◆ **QUOTED TEXT**:
<<<<

With the lib’ss, FBI’s, and Mueller’s low bar threshold for so-called evidence; they probably want Manafort to write his own dossier which they can spend the next 2.5 years investigating Trump since, “It must be true because an insider wrote it.”

A special investigation in search of a crime they can pin on Trump. Mueller needs to go. He is wasting tons of our money in an effort to effect a coup of a. duly elected President.

    You bring up an interesting point. Part of the complaint about special counsels is that they are so open ended. Why can’t they be given limits? You have X dollars and Y months. If either runs out, you’re done.

    It’s a half measure – not the same as ending special counsels entirely – but better than no measure at all.

      Colonel Travis in reply to irv. | February 22, 2018 at 11:07 pm

      I’m asking because I don’t know – but if the AG is the one who writes the order, starting a special counsel investigation, why can’t the AG just limit the scope right there in the order itself? Does he have to say – you can investigate X, specifically, but if you find out Y and Z, which are 100% unrelated to what I specifically ordered you to investigate, you cannot prosecute them as federal crimes?

>>>>

◆ **GIVEN INFORMATION**:
<<<<

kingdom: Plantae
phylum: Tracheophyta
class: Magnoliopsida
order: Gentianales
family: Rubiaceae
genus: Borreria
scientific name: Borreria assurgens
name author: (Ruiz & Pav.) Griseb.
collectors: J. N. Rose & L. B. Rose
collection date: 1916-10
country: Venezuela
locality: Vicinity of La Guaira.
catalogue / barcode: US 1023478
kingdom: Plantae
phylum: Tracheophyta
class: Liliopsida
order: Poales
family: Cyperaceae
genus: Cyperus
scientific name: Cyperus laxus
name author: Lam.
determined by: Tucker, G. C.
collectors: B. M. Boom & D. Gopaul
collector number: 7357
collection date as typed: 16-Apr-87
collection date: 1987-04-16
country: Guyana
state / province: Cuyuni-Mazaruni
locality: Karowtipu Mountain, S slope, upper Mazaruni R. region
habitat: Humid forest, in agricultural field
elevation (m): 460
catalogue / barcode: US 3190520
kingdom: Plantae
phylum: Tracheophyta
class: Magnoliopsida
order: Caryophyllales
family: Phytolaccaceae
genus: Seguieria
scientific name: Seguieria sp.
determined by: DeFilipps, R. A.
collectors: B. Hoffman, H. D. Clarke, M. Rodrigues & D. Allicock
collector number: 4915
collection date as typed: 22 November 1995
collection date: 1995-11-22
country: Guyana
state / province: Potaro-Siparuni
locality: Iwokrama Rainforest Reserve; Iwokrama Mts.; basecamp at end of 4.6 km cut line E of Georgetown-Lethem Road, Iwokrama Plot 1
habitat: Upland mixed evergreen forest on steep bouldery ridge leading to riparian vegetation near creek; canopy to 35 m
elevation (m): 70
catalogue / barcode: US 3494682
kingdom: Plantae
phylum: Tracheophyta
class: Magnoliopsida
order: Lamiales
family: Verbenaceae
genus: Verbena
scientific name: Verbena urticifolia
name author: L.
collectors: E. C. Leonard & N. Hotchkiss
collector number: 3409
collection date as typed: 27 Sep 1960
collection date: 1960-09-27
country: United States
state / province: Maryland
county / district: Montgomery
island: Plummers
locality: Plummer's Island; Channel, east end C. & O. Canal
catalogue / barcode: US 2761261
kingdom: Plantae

>>>>

◆ **DIRECTIONS**:
**a.** Do the following statements agree with the comment thread? Answer yes or no for each, quoting the words from the comment thread that decide it.
(i) One commenter proposes giving special counsels a fixed budget and a fixed time span.
(ii) The proposed limit is described as the same as ending special counsels entirely.
(iii) Colonel Travis's reply is dated February 22, 2018.
**b.** Reproduce the comment thread between "You bring up" and "as federal crimes?", inclusive.
The entries are separate material.

◆ **TASK-BY-TASK RESULTS**:
**a.**
(i) Yes: "You have X dollars and Y months. If either runs out, you’re done."
(ii) No: "It’s a half measure – not the same as ending special counsels entirely"
(iii) Yes: "February 22, 2018 at 11:07 pm"

**b.**
You bring up an interesting point. Part of the complaint about special counsels is that they are so open ended. Why can’t they be given limits? You have X dollars and Y months. If either runs out, you’re done.

    It’s a half measure – not the same as ending special counsels entirely – but better than no measure at all.

      Colonel Travis in reply to irv. | February 22, 2018 at 11:07 pm

      I’m asking because I don’t know – but if the AG is the one who writes the order, starting a special counsel investigation, why can’t the AG just limit the scope right there in the order itself? Does he have to say – you can investigate X, specifically, but if you find out Y and Z, which are 100% unrelated to what I specifically ordered you to investigate, you cannot prosecute them as federal crimes?